When I arrive Audrey says he is having increased episodes of agitation and hallucination. John opens his eyes when I walk into the bed room and I take a chair. We exchange greetings and he seems to be alert. He begins to weep.

“I keep seeing weird things. This is madness. I’ve gone mad.”
“John, can you see me and recognize my face?”
“Yes, I see you. You have marks all over your face.”
He reaches out. I take his hand and rest it on his chest.
He asks, “Why is this happening?”
I answer, “Abnormal protein in your brain is causing all this.”

Tears roll down his face as he continues weeping.

December 14.
John started hospice care today. Plans are made for the hospice aide to come in the morning and for the aide from Friends Life care to come in from 2:00 pm to 10;00 pm. Emily and David, his children, are there. I ask John if I still have marks on my face. He grins and nods his head.

Sunday, December 15
John had a vomiting episode. They tried a medication to relieve the vomiting.He had a seizure. Violent reactions to almost all medications are a symptom of Lewy body dementia.

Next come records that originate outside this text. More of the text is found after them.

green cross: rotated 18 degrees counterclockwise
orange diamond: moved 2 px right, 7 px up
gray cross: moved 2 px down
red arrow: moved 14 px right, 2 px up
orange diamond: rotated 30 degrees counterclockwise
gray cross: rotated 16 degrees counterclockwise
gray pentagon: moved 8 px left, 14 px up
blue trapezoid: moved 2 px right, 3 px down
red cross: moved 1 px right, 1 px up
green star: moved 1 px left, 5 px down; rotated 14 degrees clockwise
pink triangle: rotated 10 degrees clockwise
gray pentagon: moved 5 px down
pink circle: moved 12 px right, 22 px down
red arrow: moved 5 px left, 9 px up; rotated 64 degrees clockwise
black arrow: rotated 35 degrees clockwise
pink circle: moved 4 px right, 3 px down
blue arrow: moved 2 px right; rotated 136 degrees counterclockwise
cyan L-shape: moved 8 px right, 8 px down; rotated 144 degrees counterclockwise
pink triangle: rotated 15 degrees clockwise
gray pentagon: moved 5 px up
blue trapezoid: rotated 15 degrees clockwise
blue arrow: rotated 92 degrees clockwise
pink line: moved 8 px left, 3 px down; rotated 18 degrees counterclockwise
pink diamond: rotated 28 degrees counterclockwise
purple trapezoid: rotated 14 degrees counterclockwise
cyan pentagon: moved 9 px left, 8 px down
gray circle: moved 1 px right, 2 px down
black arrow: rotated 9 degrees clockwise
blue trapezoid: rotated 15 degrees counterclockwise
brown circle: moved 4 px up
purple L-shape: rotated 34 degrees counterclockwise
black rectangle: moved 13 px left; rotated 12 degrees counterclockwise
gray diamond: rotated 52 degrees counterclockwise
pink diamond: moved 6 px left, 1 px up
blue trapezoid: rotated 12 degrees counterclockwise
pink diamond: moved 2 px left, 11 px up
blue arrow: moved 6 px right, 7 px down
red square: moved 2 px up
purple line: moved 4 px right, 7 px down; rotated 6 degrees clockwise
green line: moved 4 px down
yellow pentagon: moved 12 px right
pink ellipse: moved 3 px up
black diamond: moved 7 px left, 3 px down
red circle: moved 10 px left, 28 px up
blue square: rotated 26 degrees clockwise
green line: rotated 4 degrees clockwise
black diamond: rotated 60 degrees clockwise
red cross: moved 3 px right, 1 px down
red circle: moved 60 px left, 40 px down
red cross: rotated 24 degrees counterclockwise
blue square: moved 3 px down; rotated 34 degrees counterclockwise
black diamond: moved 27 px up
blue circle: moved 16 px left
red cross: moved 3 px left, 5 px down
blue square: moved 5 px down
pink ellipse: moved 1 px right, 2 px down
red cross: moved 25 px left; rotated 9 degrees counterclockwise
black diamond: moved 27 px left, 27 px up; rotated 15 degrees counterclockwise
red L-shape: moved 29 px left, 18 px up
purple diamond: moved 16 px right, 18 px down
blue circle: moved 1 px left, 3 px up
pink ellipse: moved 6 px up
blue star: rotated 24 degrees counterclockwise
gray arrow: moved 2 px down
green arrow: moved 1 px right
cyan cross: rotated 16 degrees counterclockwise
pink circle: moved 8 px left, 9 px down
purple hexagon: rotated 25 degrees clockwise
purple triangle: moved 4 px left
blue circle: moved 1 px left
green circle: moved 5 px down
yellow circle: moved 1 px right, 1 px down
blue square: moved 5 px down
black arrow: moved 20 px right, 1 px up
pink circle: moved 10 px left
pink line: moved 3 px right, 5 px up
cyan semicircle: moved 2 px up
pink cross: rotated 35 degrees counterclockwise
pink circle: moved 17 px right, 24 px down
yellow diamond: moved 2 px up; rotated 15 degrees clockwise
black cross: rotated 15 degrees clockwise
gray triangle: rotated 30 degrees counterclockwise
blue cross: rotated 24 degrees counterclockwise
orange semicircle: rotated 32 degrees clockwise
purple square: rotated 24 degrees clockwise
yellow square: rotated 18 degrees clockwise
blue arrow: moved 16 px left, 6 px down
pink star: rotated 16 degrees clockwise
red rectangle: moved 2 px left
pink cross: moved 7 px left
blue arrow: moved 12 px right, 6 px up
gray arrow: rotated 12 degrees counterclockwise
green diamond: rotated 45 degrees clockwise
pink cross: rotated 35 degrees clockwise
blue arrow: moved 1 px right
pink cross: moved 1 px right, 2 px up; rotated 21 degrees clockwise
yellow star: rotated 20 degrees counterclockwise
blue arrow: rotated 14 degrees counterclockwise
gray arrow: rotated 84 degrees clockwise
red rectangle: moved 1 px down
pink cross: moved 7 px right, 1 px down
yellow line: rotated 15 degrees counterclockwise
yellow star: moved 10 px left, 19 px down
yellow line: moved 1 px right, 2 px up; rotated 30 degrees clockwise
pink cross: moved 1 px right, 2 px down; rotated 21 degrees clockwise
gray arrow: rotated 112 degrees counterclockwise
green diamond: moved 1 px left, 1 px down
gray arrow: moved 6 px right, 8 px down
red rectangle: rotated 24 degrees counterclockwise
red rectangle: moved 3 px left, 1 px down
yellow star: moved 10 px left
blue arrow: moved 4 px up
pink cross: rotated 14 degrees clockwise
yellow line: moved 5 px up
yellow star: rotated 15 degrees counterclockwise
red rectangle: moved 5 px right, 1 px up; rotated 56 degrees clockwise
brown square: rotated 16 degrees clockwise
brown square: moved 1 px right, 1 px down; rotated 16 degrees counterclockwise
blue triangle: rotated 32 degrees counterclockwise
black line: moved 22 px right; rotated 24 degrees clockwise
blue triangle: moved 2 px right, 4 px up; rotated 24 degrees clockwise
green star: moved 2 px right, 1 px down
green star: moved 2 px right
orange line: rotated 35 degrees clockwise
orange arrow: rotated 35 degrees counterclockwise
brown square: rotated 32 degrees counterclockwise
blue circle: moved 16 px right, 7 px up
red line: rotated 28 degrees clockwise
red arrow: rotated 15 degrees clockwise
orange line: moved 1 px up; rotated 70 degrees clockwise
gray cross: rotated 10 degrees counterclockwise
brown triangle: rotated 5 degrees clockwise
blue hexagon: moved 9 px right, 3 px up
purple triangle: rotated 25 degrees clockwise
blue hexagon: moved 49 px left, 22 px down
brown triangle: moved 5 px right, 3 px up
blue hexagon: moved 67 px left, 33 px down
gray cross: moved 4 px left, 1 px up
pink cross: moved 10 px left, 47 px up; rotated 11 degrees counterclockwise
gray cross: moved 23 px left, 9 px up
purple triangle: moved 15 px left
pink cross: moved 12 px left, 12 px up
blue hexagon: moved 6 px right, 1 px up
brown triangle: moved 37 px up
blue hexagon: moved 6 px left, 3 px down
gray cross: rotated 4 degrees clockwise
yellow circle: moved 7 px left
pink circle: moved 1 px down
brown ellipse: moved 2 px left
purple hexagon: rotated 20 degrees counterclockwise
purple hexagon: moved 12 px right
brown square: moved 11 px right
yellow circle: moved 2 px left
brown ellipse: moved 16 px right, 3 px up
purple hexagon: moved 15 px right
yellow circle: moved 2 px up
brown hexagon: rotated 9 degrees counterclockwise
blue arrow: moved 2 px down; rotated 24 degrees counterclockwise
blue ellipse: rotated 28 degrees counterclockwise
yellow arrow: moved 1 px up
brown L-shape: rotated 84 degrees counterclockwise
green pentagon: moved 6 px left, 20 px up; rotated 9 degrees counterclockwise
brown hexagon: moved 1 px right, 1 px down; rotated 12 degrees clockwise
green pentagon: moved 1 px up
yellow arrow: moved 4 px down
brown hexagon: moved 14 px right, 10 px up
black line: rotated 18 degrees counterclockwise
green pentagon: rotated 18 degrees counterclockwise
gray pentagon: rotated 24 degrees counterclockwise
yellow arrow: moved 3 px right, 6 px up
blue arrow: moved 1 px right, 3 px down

John is speaking so softly I can’t hear what he is saying. He reaches out to me. I hold his hand.

Wednesday, December 18
John’s in bed. He looks at me with recognition. I take a book from the shelf. Sonnets from Later Life, by Kenneth Boulding. Inside the cover is a note. “Happy Birthday,John.” It is signed, Lee and Tony Junker, 1995. I read a few sonnets. John is resting comfortably, eyes closed.

Thursday, December 19
Audrey tells me Emily visited yesterday and fed a few sips of Ensure to her father. I sit down beside his bed and speak to him, “John, its Brad.” His eyes are open but they do not move in response to me. He looks straight ahead. I read a couple of sonnets. Hold his hand. We are quiet together. I rest my other
hand on his chest. Later Audrey and I sit for a while. We both know the end is near.

Saturday, December 21
John is sleeping. Does not respond when I speak to him and place my hand on his chest. I read three poems from Mary Oliver. Audrey comes out of her office. We hold each other.
I break up weeping and sobbing.
“It’s so damn hard.”
I collect myself and turn for the door.
She asks, “Anything I can do for you?”
I stop, “Just love each other.”
She nods.
I leave.

Sunday, December 22
John is even less responsive today.
“Hi John. It’s Brad.”
I read some of Mary Oliver and Kenneth Boulding.
I rest my hand on his chest.
Kiss him on the forehead as I leave.
“I’ll be back tomorrow.
Love you.”

Have been coming in each day this week.
John continues to decline.
Some days I read to him.

Friday, December 27
Audrey and I sit at his side,
holding his hands.
One of my hands on his chest.
No more words.
Silence.

Sunday, December 29,2013
John had been restless last night. Audrey got in bed with him and held him. They both slept. She was awakened in the middle of the night by a change in his breathing. After a few breaths, he was gone.

“When death comes
like the hungry bear in autumn;
when death comes and takes all the bright coins from his purse
to buy me, and snaps the purse shut;
when death comes
like the measle-pox;
when death comes
like an iceberg between the shoulder blades,
I want to step through the door full of curiosity, wondering:
what is it going to be like, that cottage of darkness?
And therefore I look upon everything
as a brotherhood and a sisterhood,
and I look upon time as no more than an idea,
and I consider eternity as another possibility,
and I think of each life as a flower, as common
as a field daisy, and as singular,
and each name a comfortable music in the mouth,
tending, as all music does, toward silence,
and each body a lion of courage, and something
precious to the earth.
When it’s over, I want to say: all my life
I was a bride married to amazement.
I was the bridegroom, taking the world into my arms.
When it’s over, I don’t want to wonder
if I have made of my life something particular, and real.
I don’t want to find myself sighing and frightened,
or full of argument.
I don’t want to end up simply having visited this world.”